* [DATA LISTING]

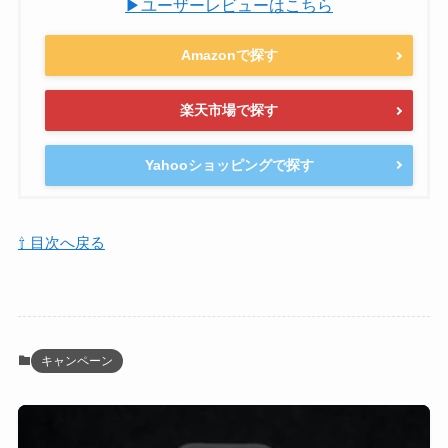
▶ユーザーレビューはこちら
Amazonで探す
楽天市場で探す
Yahooショッピングで探す
⇧ 目次へ戻る
キャンペーン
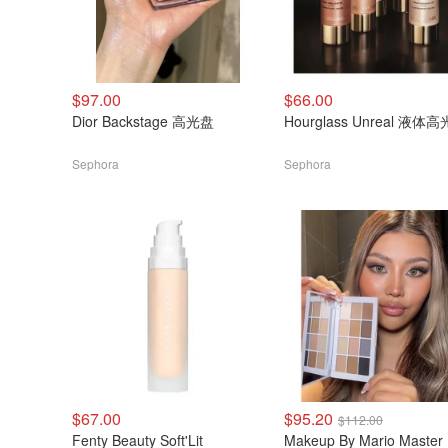
$97.00
$66.00
Dior Backstage 高光盘
Hourglass Unreal 液体高
Sephora
Sephora
$67.00
$95.20
$112.00
Fenty Beauty Soft'Lit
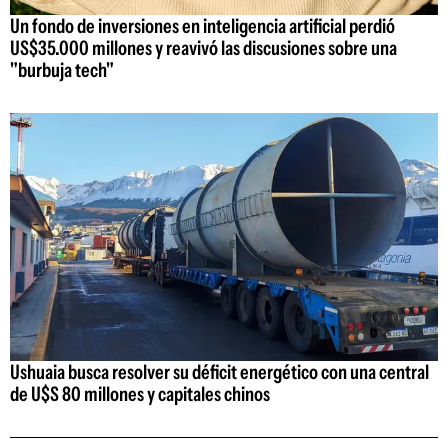
Un fondo de inversiones en inteligencia artificial perdió
US$35.000 millones y reavivó las discusiones sobre una
"burbuja tech"
Ushuaia busca resolver su déficit energético con una central
de U$S 80 millones y capitales chinos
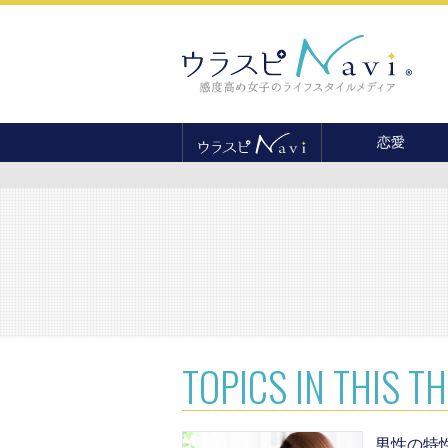
恋愛
恋愛テクニック
婚活
結婚
セックス
離婚・不倫
復縁
TOPICS
IN THIS T
男性の特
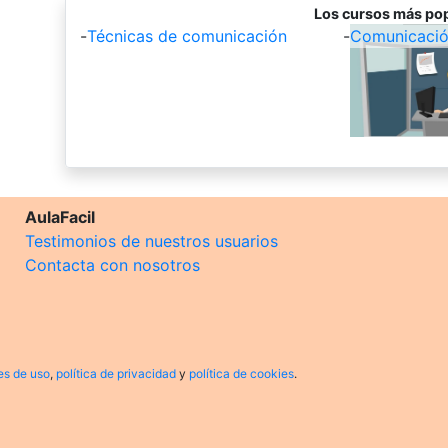
Los cursos más pop
-
Técnicas de comunicación
-
Comunicación
AulaFacil
Testimonios de nuestros usuarios
Contacta con nosotros
es de uso
,
política de privacidad
y
política de cookies
.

* [WHAT IS REQUIRED]
From the first line to the last, repeat the data above exactly and leave the pictures out.

* [ANSWER SECTION]
▶ユーザーレビューはこちら
Amazonで探す
楽天市場で探す
Yahooショッピングで探す
⇧ 目次へ戻る
キャンペーン
$97.00
$66.00
Dior Backstage 高光盘
Hourglass Unreal 液体高
Sephora
Sephora
$67.00
$95.20
$112.00
Fenty Beauty Soft'Lit
Un fondo de inversiones en inteligencia artificial perdió
US$35.000 millones y reavivó las discusiones sobre una
"burbuja tech"
Ushuaia busca resolver su déficit energético con una central
de U$S 80 millones y capitales chinos
恋愛
恋愛テクニック
婚活
結婚
セックス
離婚・不倫
復縁
TOPICS
IN THIS T
男性の特
Los cursos más pop
-
Técnicas de comunicación
-
Comunicación
AulaFacil
Testimonios de nuestros usuarios
Contacta con nosotros
es de uso
,
política de privacidad
y
política de cookies
.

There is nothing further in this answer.